On the other hand, under the fair market value or residual value lease (FMV lease), the total monthly lease payments during the non-cancellable term of the lease (which is  in no case less than 730 days) is not sufficient to pay for the leased equipment.  The lessee is responsible for the choice of the leased equipment, the delivery, installation, acceptance and maintenance of the leased equipment. At the end of the lease term, the leased equipment will have a residual value and the customer is granted the following options: (a) return the leased equipment, (b) renew the lease, or (c) purchase the leased equipment at its fair market value.

The BIR held that the full payout lease of the taxpayer should be treated for tax purposes as a conditional sale. The monthly lease payments are part of the sales price of the taxpayer and, as such, for income tax purposes, the taxpayer should report the income from the sale in accordance with the method of accounting it regularly employs in keeping its books of accounts or in accordance with the installment basis allowed under Sec. 49 of the National Internal Revenue Code.

Moreover, since the full payout lease is in substance a sale of goods rather than a sale of service, the total monthly lease payments are considered the gross selling price of the equipment subject to VAT upfront. Hence, the taxpayer should issue the invoice upfront for the gross selling price of the leased equipment, i.e., the total monthly lease pay able for the entire duration of the lease.

BIR further ruled that if the customer of the taxpayer has been properly previously identified to be belonging to the top 10,000 private corporations, the full payout lease shall be subject to the 1% creditable withholding tax since the lease involves a purchase of goods.

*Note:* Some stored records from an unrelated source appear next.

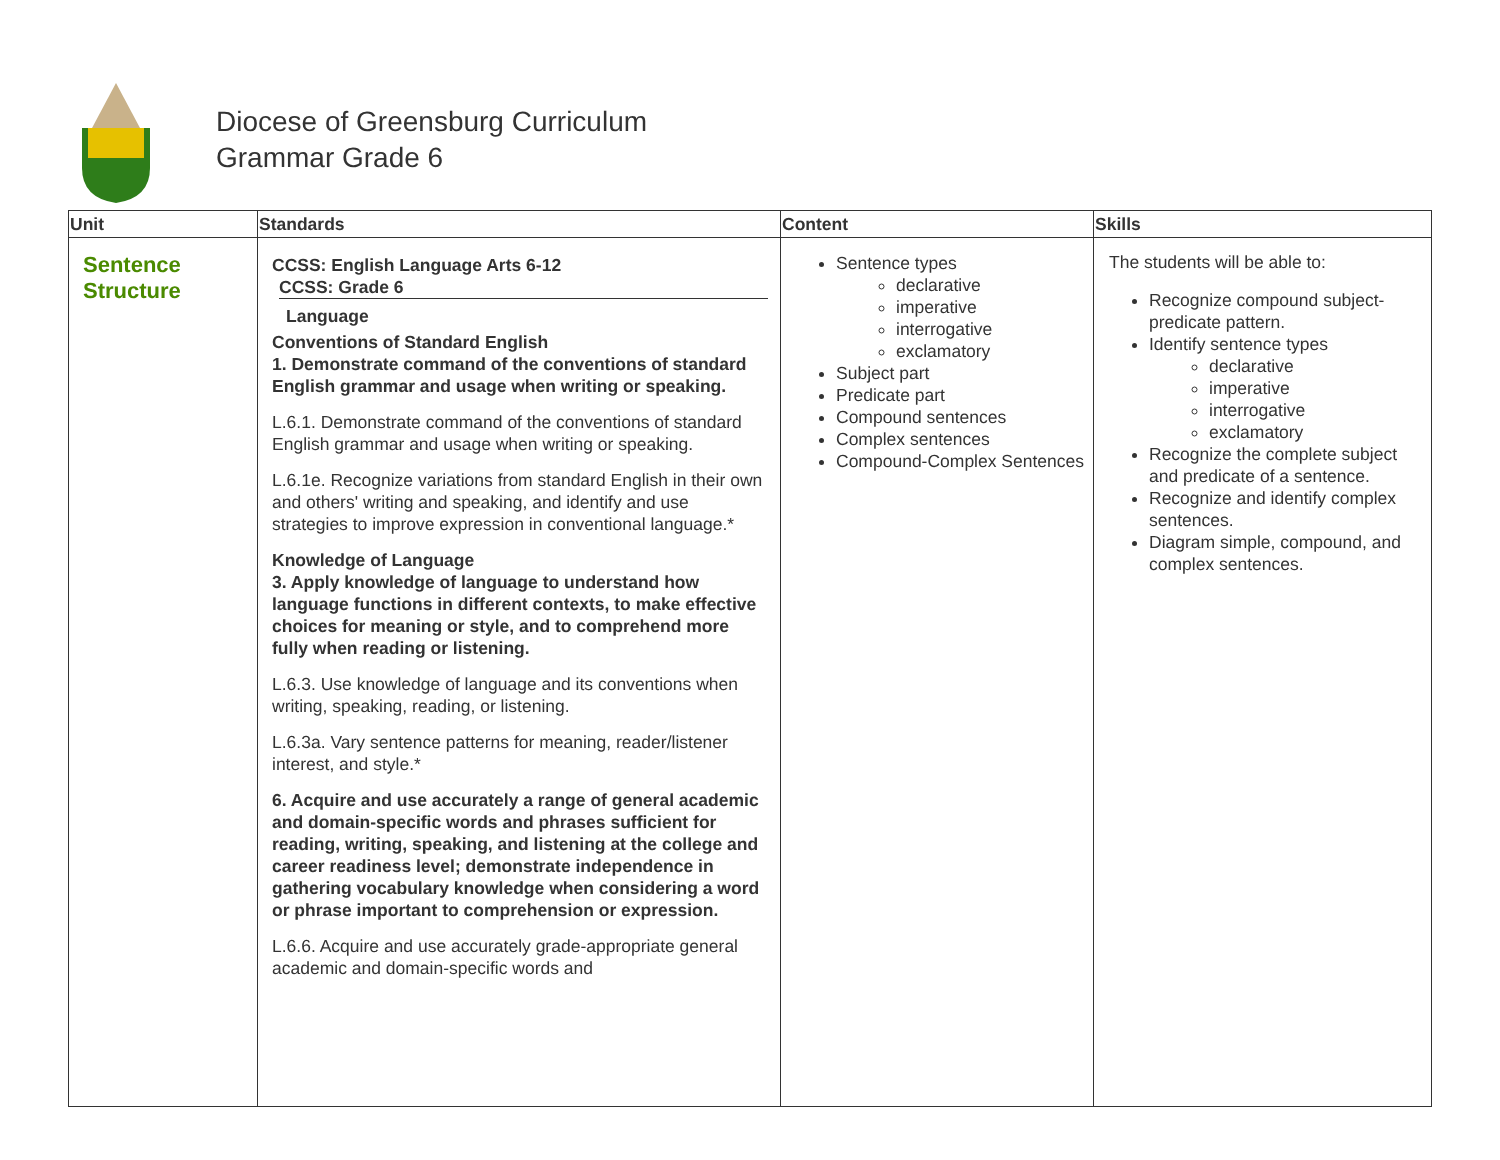Diocese of Greensburg Curriculum
Grammar Grade 6
| Unit | Standards | Content | Skills |
| --- | --- | --- | --- |
| Sentence Structure | CCSS: English Language Arts 6-12 CCSS: Grade 6 Language Conventions of Standard English 1. Demonstrate command of the conventions of standard English grammar and usage when writing or speaking. L.6.1. Demonstrate command of the conventions of standard English grammar and usage when writing or speaking. L.6.1e. Recognize variations from standard English in their own and others' writing and speaking, and identify and use strategies to improve expression in conventional language.* Knowledge of Language 3. Apply knowledge of language to understand how language functions in different contexts, to make effective choices for meaning or style, and to comprehend more fully when reading or listening. L.6.3. Use knowledge of language and its conventions when writing, speaking, reading, or listening. L.6.3a. Vary sentence patterns for meaning, reader/listener interest, and style.* 6. Acquire and use accurately a range of general academic and domain-specific words and phrases sufficient for reading, writing, speaking, and listening at the college and career readiness level; demonstrate independence in gathering vocabulary knowledge when considering a word or phrase important to comprehension or expression. L.6.6. Acquire and use accurately grade-appropriate general academic and domain-specific words and | Sentence types declarative imperative interrogative exclamatory Subject part Predicate part Compound sentences Complex sentences Compound-Complex Sentences | The students will be able to: Recognize compound subject-predicate pattern. Identify sentence types declarative imperative interrogative exclamatory Recognize the complete subject and predicate of a sentence. Recognize and identify complex sentences. Diagram simple, compound, and complex sentences. |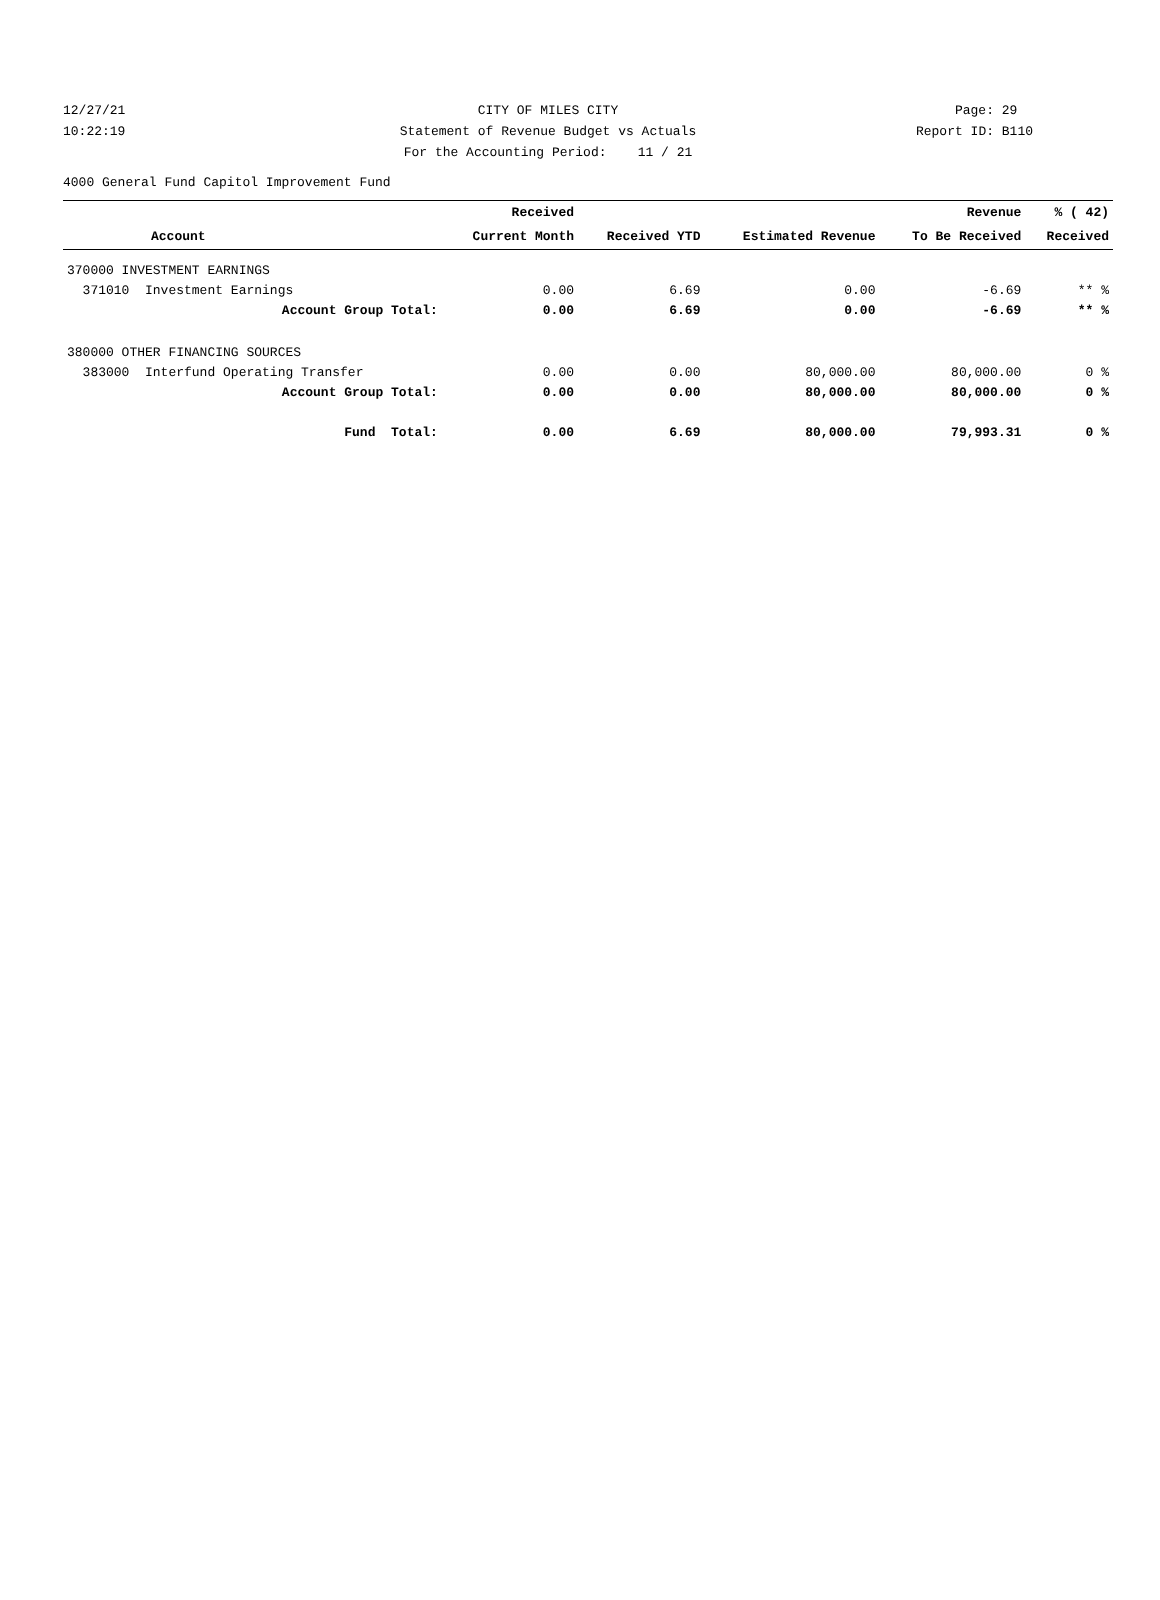12/27/21 CITY OF MILES CITY Page: 29
10:22:19 Statement of Revenue Budget vs Actuals Report ID: B110
For the Accounting Period: 11 / 21
4000 General Fund Capitol Improvement Fund
| | Received | | | Revenue | % ( 42) |
| --- | --- | --- | --- | --- | --- |
| Account | Current Month | Received YTD | Estimated Revenue | To Be Received | Received |
| 370000 INVESTMENT EARNINGS | | | | | |
| 371010 Investment Earnings | 0.00 | 6.69 | 0.00 | -6.69 | ** % |
| Account Group Total: | 0.00 | 6.69 | 0.00 | -6.69 | ** % |
| 380000 OTHER FINANCING SOURCES | | | | | |
| 383000 Interfund Operating Transfer | 0.00 | 0.00 | 80,000.00 | 80,000.00 | 0 % |
| Account Group Total: | 0.00 | 0.00 | 80,000.00 | 80,000.00 | 0 % |
| Fund Total: | 0.00 | 6.69 | 80,000.00 | 79,993.31 | 0 % |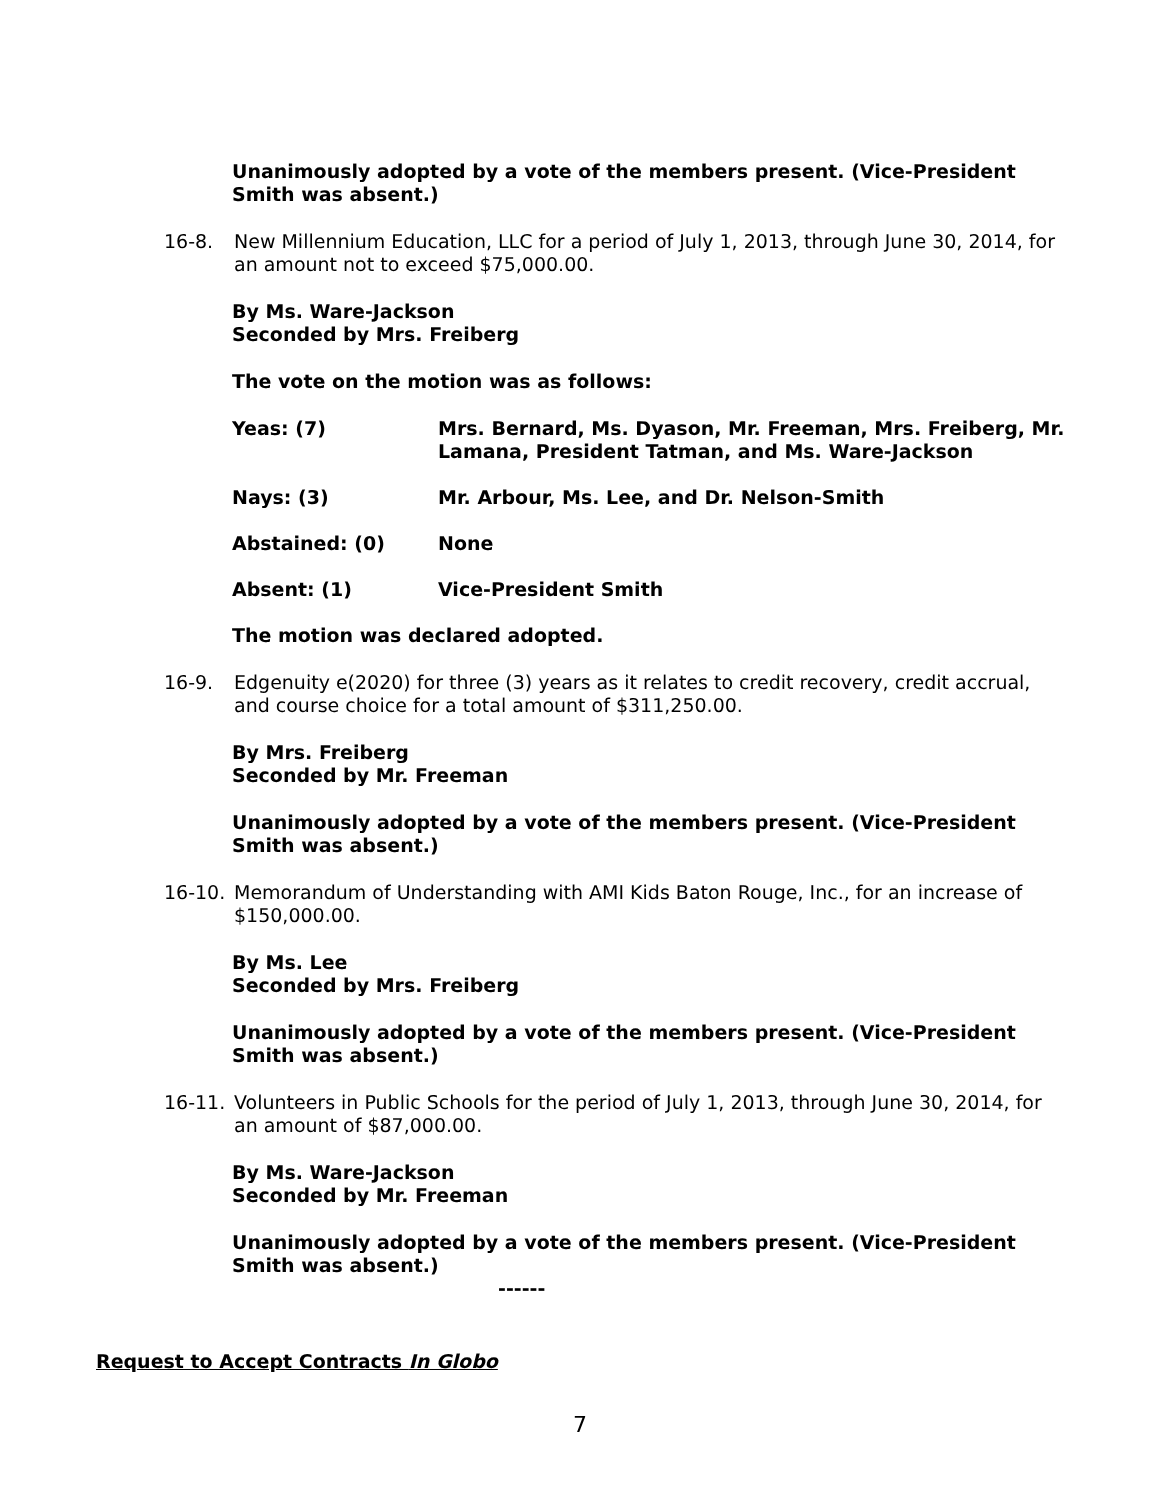Unanimously adopted by a vote of the members present. (Vice-President Smith was absent.)
16-8. New Millennium Education, LLC for a period of July 1, 2013, through June 30, 2014, for an amount not to exceed $75,000.00.
By Ms. Ware-Jackson
Seconded by Mrs. Freiberg
The vote on the motion was as follows:
Yeas: (7) Mrs. Bernard, Ms. Dyason, Mr. Freeman, Mrs. Freiberg, Mr. Lamana, President Tatman, and Ms. Ware-Jackson
Nays: (3) Mr. Arbour, Ms. Lee, and Dr. Nelson-Smith
Abstained: (0) None
Absent: (1) Vice-President Smith
The motion was declared adopted.
16-9. Edgenuity e(2020) for three (3) years as it relates to credit recovery, credit accrual, and course choice for a total amount of $311,250.00.
By Mrs. Freiberg
Seconded by Mr. Freeman
Unanimously adopted by a vote of the members present. (Vice-President Smith was absent.)
16-10. Memorandum of Understanding with AMI Kids Baton Rouge, Inc., for an increase of $150,000.00.
By Ms. Lee
Seconded by Mrs. Freiberg
Unanimously adopted by a vote of the members present. (Vice-President Smith was absent.)
16-11. Volunteers in Public Schools for the period of July 1, 2013, through June 30, 2014, for an amount of $87,000.00.
By Ms. Ware-Jackson
Seconded by Mr. Freeman
Unanimously adopted by a vote of the members present. (Vice-President Smith was absent.)
------
Request to Accept Contracts In Globo
7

As for the FMV lease, BIR held that the monthly lease payments are considered rentals includible in the gross income of the lessee-taxpayer. The leased equipment under the FMV lease may be depreciated by the taxpayer during the primary lease period but such period shall not be less than 60% of the depreciable life of 3 years, in the case of office machines.

For VAT purposes, the monthly lease payments in a FMV lease are considered rentals, not as selling price. Thus, the monthly lease payments are subject to VAT as they are actually or constructively received, not at the inception of the lease.

The taxpayer shall invoice the rentals periodically as the lease payments are received. Considering that the taxpayer is not a finance company, the lessees should subject the monthly lease payments to the 5% creditable withholding tax on rentals imposed under existing regulations.

In this ruling, BIR has successfully reconciled the tax treatment of leases.  It upheld RR 19-86 while clarifying the issues on the treatment for VAT, income and withholding tax.

However, since tax rulings are specific to the taxpayer that requested it, in general, it cannot be invoked by a taxpayer other than that to which the ruling is addressed.    Since issues resolved in the ruling are of general concern, a circular declaring the general adoption of  this position will be welcomed to ensure the uniform application of these rules for similar types of transactions.